The random forest model accurately estimated the flow rates across the three treatment plants with varying population sizes and flow rates. However, at Derek R. Guthrie Water Quality Treatment Plant, the model unreliably calculated flow values over several days when there was a temporary one-day high flow rate, and on May 5, 2021, the model under-calculated that day by nearly 33 MGD (29% variance) and the +/− 1 day variance was 20–30 MGD.

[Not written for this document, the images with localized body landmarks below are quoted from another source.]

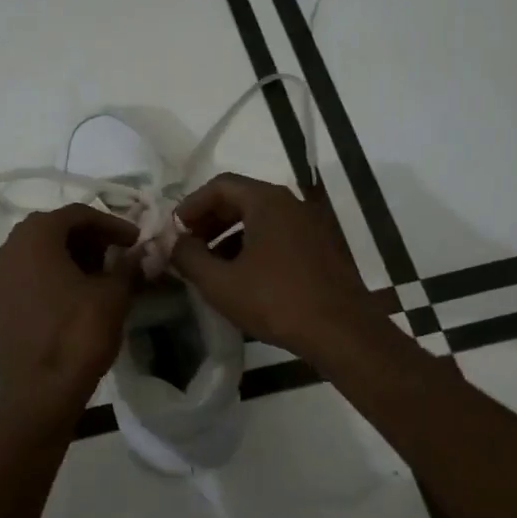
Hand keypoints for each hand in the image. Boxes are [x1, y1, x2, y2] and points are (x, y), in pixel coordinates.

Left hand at [0, 204, 143, 420]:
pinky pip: (32, 271)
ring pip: (43, 250)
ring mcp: (1, 274)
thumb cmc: (76, 335)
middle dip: (92, 238)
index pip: (78, 214)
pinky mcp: (1, 299)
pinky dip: (58, 272)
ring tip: (107, 274)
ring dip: (75, 255)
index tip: (137, 240)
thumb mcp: (113, 296)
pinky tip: (83, 292)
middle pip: (57, 228)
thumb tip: (145, 252)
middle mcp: (10, 246)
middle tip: (122, 254)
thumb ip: (129, 266)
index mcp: (35, 235)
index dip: (112, 224)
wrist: (38, 391)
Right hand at [169, 173, 376, 364]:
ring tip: (209, 265)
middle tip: (188, 246)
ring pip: (259, 219)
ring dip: (228, 236)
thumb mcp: (220, 283)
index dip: (191, 205)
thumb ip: (188, 257)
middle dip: (208, 221)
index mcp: (266, 201)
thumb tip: (174, 243)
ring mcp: (309, 225)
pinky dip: (252, 246)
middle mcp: (291, 203)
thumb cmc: (276, 301)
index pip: (220, 185)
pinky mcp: (320, 248)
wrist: (342, 332)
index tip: (174, 230)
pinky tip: (241, 277)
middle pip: (240, 199)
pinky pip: (277, 235)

The concentrations of the two fecal indicators, crAssphage and PMMoV, were not highly weighted by the model, indicating their lower importance when estimating the flow rate. This finding may be due to the large variance in the data Holm et al. (2022a), which may therefore be less useful for estimating retrospective flow rates. However, in situations where precipitation is no longer a usable variable, owing to a drier climate or georeferenced precipitation data not being available, the use of crAssphage and PMMoV concentrations may provide some useful information.
FUTURE RESEARCH
While this research provides preliminary insight into the potential application of machine learning for wastewater-based epidemiology in settings where the flow rate is unavailable, there are a few key areas that require further investigation. First, alternative machine learning models can be used. Algorithms, such as artificial neural networks, recurrent neural networks, and support vector machines, may produce different results. Second, while the random forest model may have proven to be effective in this study, the dataset used to train the model was limited to a temporal scale and pandemic conditions may have influenced the flow rates. Finally, the application of machine learning models to wastewater sampling locations upstream of treatment plants, mainly streetline manholes, may be most useful in areas that routinely lack in-place flow-rate measuring equipment.
CONCLUSIONS
Wastewater systems exhibit a regular flux of flow rates over time. The use of a machine learning model to retrospectively estimate the flow rate resulted in an algorithm with an accuracy of 91.7%. For future machine learning applications to estimate wastewater flow rates, the present study suggests prioritizing including variables of site precipitation (mm/day) and population size, but fecal indicators (crAssphage and PMMoV) were found to be less important. A model limitation is that a single high flow event could affect three days of estimation, and there may be some high flow rate temporal resolution boundaries. Our study challenges currently accepted opinions by showing the potential application of artificial intelligence in wastewater treatment plant flow rate for wastewater-based epidemiology applications.
ACKNOWLEDGEMENTS
We thank the Louisville/Jefferson County Metropolitan Sewer District for their valuable collaboration for wastewater data collection. We would also like to thank Dr Andrew Karem for insight into creating the machine learning model.
FUNDING
This work was supported by a contract from the Louisville-Jefferson County Metro Government as a component of the Coronavirus Aid, Relief, and Economic Security Act, as well as grants from the James Graham Brown Foundation and Owsley Brown II Family Foundation. The funders had no role in the study design, data collection and analysis, decision to publish, or preparation of the manuscript.
DATA AVAILABILITY STATEMENT
All relevant data are included in the paper or its Supplementary Information.
CONFLICT OF INTEREST
The authors declare there is no conflict.